Borobá fece un salto, si arrampicò sulle spalle del vecchio e cominciò a tirargli le orecchie; la padroncina la allontanò con una manata e il vecchio scoppiò a ridere. Ad Alex sembrò che non avesse nemmeno un dente, ma vista la poca luce non poteva esserne certo. L'indio e Nadia si immersero in una lunga conversazione fatta di gesti e suoni in una lingua dalle parole dolci come la brezza, l'acqua e il canto degli uccelli. Visto che lo indicavano, immaginò che stessero parlando di lui. A un certo punto l'uomo si alzò e agitò molto irritato la sua corta lancia, ma una lunga spiegazione della ragazzina lo tranquillizzò. Infine, il vecchio si tolse dal collo un amuleto, un frammento di osso intagliato, se lo portò alle labbra e ci soffiò dentro. Il suono era lo stesso canto di civetta udito prima. Alex lo riconobbe perché nel Nord della California, vicino a casa sua, lo aveva sentito spesso. Lo strano vecchio appese l'amuleto al collo di Nadia, le appoggiò le mani sulle spalle in segno di commiato e subito sparì, con la stessa discrezione con cui era arrivato. Il ragazzo avrebbe potuto giurare di non averlo visto allontanarsi. Era semplicemente svanito.

"Era Walimai" gli sussurrò Nadia in un orecchio.

"Walimai?" chiese Alex, colpito dallo strano incontro.

"Sssh! Non lo dire ad alta voce! Non bisogna mai pronunciare il nome vero di un indio in sua presenza, è tabù. Nemmeno i morti devono essere chiamati per nome, è un tabù ancora più severo, un'offesa terribile" spiegò Nadia.

"Ma chi è?"

"È uno sciamano, uno stregone molto potente. Si esprime attraverso suoni e visioni. Può visitare il mondo degli spiriti quando vuole. È l'unico a conoscere la strada per El Dorado."

"El Dorado? La città d'oro inventata dai conquistadores? Ma è una leggenda senza fondamento!" protestò Alex.

"Walimai ci è stato molte volte, con sua moglie. Si sposta sempre con lei" ribatté la ragazzina.

"Io non l'ho vista" ammise Alex.

"Si tratta di uno spirito. Non tutti possono vederla."

"Perché, tu l'hai vista?"

"Sì. È giovane e bellissima."

"Cosa ti ha detto lo stregone? Di che cosa avete parlato?" chiese Alex.

"Mi ha regalato un talismano. Con questo sarò sempre al sicuro. Nessuno, né persone, né animali, né fantasmi potranno mai farmi del male. Serve anche per chiamarlo; basta soffiarci dentro e lui arriverà. Fino a ora non potevo chiamarlo, dovevo aspettare che fosse lui a venire. Walimai dice che ne avrò bisogno per via del grande pericolo rappresentato dal Rahakanariwa, il terribile spirito dell'uccello cannibale, che se ne va in giro libero.
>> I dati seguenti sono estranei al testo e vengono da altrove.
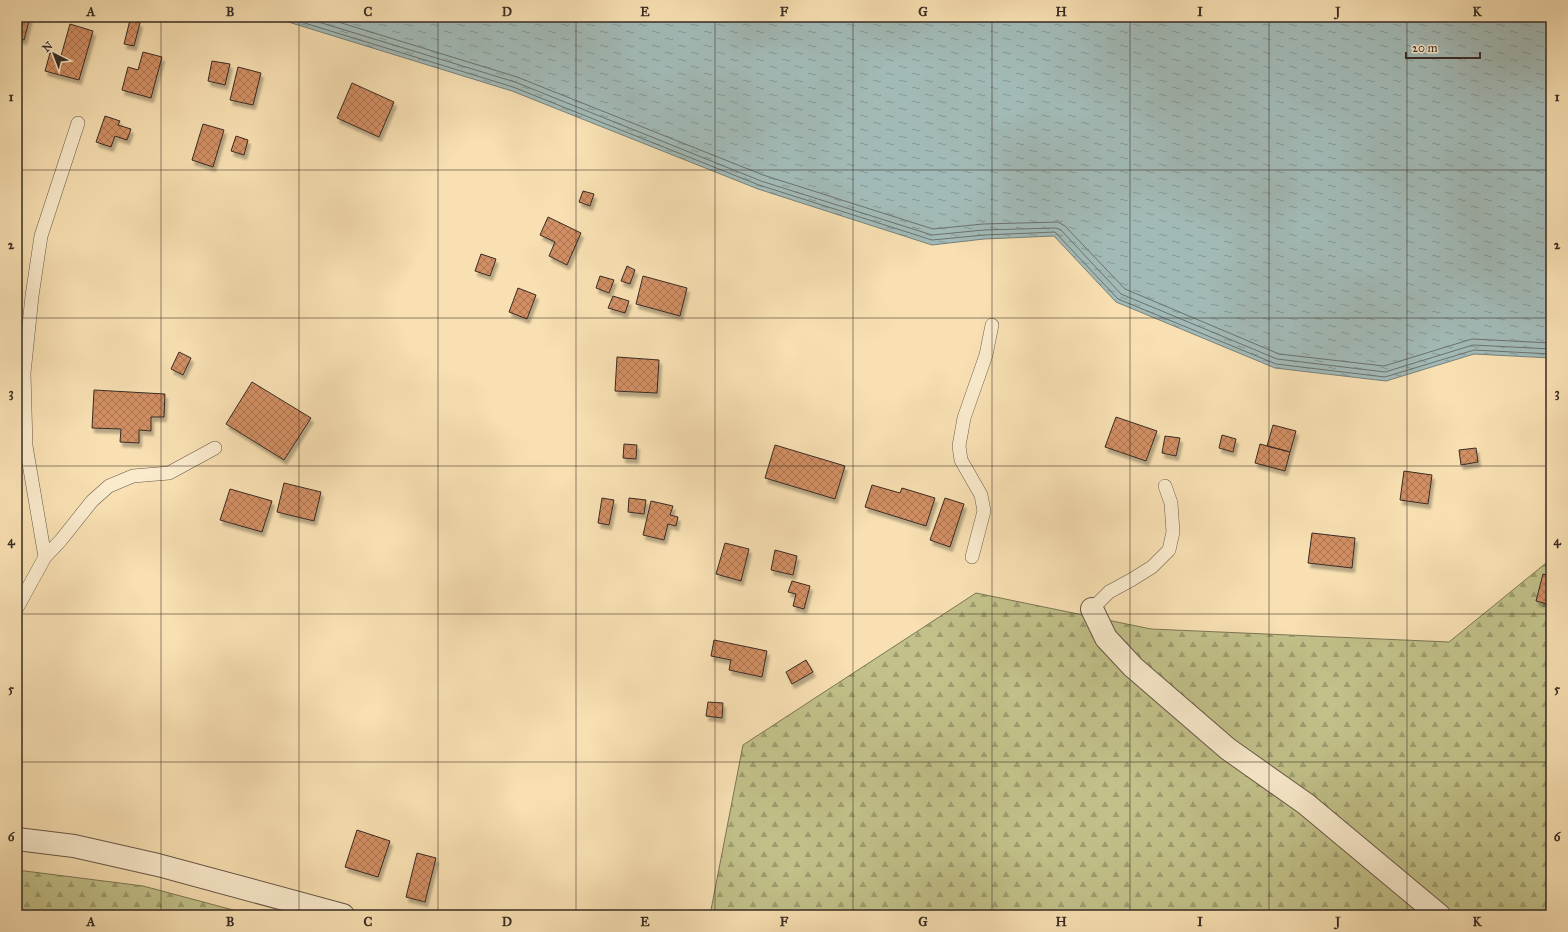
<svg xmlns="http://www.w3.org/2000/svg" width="1568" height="932" font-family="'IM FELL Great Primer',serif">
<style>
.forest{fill:url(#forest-firs);stroke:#7c7656}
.water{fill:url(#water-ripples);stroke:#77817c}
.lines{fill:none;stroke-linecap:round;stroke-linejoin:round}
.shore{stroke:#6c726e;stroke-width:1}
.building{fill:url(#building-cross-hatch);stroke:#372b24;filter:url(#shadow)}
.service-casing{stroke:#675848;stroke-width:14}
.minor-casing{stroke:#675848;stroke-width:24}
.service{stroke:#faebcd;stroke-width:13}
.minor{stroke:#faebcd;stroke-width:22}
.grid{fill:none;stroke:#372b24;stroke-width:1;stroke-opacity:0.55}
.neatline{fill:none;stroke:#372b24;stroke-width:1.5}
.grid-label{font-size:13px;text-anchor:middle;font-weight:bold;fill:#372b24}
</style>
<defs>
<pattern id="forest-firs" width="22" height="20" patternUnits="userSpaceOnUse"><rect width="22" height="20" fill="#c2c189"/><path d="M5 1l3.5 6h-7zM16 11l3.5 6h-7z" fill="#9e9d70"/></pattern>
<pattern id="water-ripples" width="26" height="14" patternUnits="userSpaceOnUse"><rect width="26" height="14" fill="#a2bab7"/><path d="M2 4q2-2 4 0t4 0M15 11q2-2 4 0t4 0" fill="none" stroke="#859795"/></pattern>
<pattern id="building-cross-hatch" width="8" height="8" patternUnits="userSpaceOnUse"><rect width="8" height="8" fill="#d28f64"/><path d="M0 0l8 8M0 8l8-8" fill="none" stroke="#ab7552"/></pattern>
<filter id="shadow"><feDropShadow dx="2.5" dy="4.5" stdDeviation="1" flood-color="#0004"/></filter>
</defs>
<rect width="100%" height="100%" fill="#f8e0b2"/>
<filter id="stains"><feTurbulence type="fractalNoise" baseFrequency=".005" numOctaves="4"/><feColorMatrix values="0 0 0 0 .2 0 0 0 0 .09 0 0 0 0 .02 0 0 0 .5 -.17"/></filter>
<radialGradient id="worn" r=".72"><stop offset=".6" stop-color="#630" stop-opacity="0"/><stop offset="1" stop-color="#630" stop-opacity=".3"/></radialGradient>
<path class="forest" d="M1551,559V915H710L743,745L976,593L1151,629L1449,642Z
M17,870L143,886L252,915H17Z"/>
<path class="water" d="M272,17H1551V358L1474,354L1386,381L1275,368L1116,302L1054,236L984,239L932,245L758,189L512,91Z"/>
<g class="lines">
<path class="shore" d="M285,17L513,87L759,185L932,240L984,235L1055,232L1118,299L1276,364L1385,377L1474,350L1551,354
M302,17L515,82L761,181L932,235L984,230L1056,228L1061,230L1121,294L1277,359L1385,372L1473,345L1551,349
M322,17L517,77L763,175L933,229L983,224L1058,222L1065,226L1125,289L1279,354L1384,366L1472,339L1551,343"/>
</g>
<path class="building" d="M17,17H30L24,40L17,38Z
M130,20L140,23L134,46L124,44Z
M70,24L93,31L79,80L45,71L50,53L61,56Z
M143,52L162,57L151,98L122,90L128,67L138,70Z
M212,61L230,64L225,85L208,81Z
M238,67L261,73L253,105L230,100Z
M352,83L394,102L379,137L337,118Z
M105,116L120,121L118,125L131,129L127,140L115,136L111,147L96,142Z
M203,124L224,130L213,167L192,160Z
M236,136L248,140L244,155L231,151Z
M583,191L594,194L590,206L579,202Z
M548,217L581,233L567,265L549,256L555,242L540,235Z
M481,254L496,259L490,276L475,271Z
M627,266L635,270L630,284L621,281Z
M600,276L614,280L609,293L596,288Z
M643,276L687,288L680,316L636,304Z
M518,288L536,295L527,319L509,312Z
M613,296L629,301L625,313L608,308Z
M179,352L191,358L183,375L171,369Z
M617,357L659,360L657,393L615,391Z
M252,382L311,418L284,460L226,424Z
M94,390L165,394L164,417H151V431L139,430V443L120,442L121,429L92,428Z
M1116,417L1157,431L1146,461L1105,447Z
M1273,425L1296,431L1290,452L1267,446Z
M1222,435L1236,439L1233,452L1219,448Z
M1165,436L1180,438L1176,456L1162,453Z
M624,444L637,445L636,459L623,458Z
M1260,444L1290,452L1285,471L1255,463Z
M775,445L845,466L835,499L765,478Z
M1476,448L1478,462L1461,465L1459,450Z
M1404,471L1432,475L1428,504L1400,500Z
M284,483L321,492L314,521L277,512Z
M872,485L900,493L902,488L935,498L926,526L865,507Z
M230,489L272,501L262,532L220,520Z
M602,498L614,500L609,525L598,523Z
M629,498L646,500L644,514L628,512Z
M945,498L964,504L950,547L930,540Z
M651,501L673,506L670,515L678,517L676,526L668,524L664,540L643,535Z
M1312,533L1355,538L1352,568L1308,563Z
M725,543L749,549L741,581L716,574Z
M775,550L797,556L793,575L771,570Z
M1543,574L1551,576V605L1536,601Z
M792,581L810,586L804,609L793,606L796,594L788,592Z
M714,640L767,651L762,677L729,670L731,660L711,656Z
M806,660L813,672L792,684L786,672Z
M708,702L723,703L722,718L706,716Z
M357,830L390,841L378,877L345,867Z
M417,853L436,858L425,902L406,897Z"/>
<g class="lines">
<g class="service-casing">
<path id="service" d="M45,557L61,540L92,501L109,486L133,476L169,473L215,448
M972,557L984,511L981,495L961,460L959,446L964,418L986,355L992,325
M17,608L45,557L26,446L24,373L32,296L41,236L78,123
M1092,609L1109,592L1131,580L1152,567L1169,550L1173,532L1171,503L1165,486"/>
</g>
<g class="minor-casing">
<path id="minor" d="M1092,609L1106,638L1133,667L1228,749L1306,804L1439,915
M17,839L74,846L158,865L343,915"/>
</g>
<use href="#service" class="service"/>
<use href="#minor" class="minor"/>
</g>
<path class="grid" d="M161,17V915M299,17V915M438,17V915M576,17V915M715,17V915M853,17V915M992,17V915M1130,17V915M1269,17V915M1407,17V915M17,170H1551M17,318H1551M17,466H1551M17,614H1551M17,762H1551"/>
<rect width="1568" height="932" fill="none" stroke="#f8e0b2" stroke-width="44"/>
<g transform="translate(54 54) rotate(318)" stroke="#faebcd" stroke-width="3" paint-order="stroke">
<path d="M0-3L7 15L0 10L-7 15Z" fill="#372b24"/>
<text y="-6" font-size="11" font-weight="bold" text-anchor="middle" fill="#372b24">N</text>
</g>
<path d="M1406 52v6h74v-6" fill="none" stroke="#372b24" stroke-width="2"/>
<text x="1412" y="52" font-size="12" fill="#372b24" stroke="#faebcd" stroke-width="3" paint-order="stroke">20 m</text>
<rect x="22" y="22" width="1524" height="888" class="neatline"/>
<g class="grid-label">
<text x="91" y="16">A</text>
<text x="230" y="16">B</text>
<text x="368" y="16">C</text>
<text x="507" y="16">D</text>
<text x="645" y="16">E</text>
<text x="784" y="16">F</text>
<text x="923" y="16">G</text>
<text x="1061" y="16">H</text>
<text x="1200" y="16">I</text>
<text x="1338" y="16">J</text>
<text x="1477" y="16">K</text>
<text x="11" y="101">1</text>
<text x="1557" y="101">1</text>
<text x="11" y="249">2</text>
<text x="1557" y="249">2</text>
<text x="11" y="397">3</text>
<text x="1557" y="397">3</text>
<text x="11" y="545">4</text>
<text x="1557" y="545">4</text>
<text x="11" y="693">5</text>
<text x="1557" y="693">5</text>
<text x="11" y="841">6</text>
<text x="1557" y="841">6</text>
<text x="91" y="926">A</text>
<text x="230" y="926">B</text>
<text x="368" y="926">C</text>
<text x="507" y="926">D</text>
<text x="645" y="926">E</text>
<text x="784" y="926">F</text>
<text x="923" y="926">G</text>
<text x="1061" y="926">H</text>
<text x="1200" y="926">I</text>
<text x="1338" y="926">J</text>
<text x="1477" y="926">K</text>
</g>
<rect width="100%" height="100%" filter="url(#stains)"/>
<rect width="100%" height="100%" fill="url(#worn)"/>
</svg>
Quando fa la sua comparsa, arrivano anche morte e distruzione, ma io sarò protetta dal talismano."

"Sei davvero strana..." sospirò Alex, che non credeva nemmeno alla metà di quanto aveva ascoltato.

"Walimai dice che gli stranieri non devono andare in cerca della Bestia. Dice che qualcuno morirà. Io e te invece dobbiamo andare perché siamo stati chiamati e abbiamo l'anima bianca."

"Chi ci ha chiamato?"

"Non lo so, ma se lo dice Walimai, è vero."

"Ma davvero credi a queste cose, Nadia? Credi agli stregoni, agli uccelli cannibali, all'El Dorado, alle mogli invisibili, alla Bestia?"

Senza dare risposta, Nadia si girò e si incamminò verso il villaggio e Alex la seguì da vicino per non perdersi.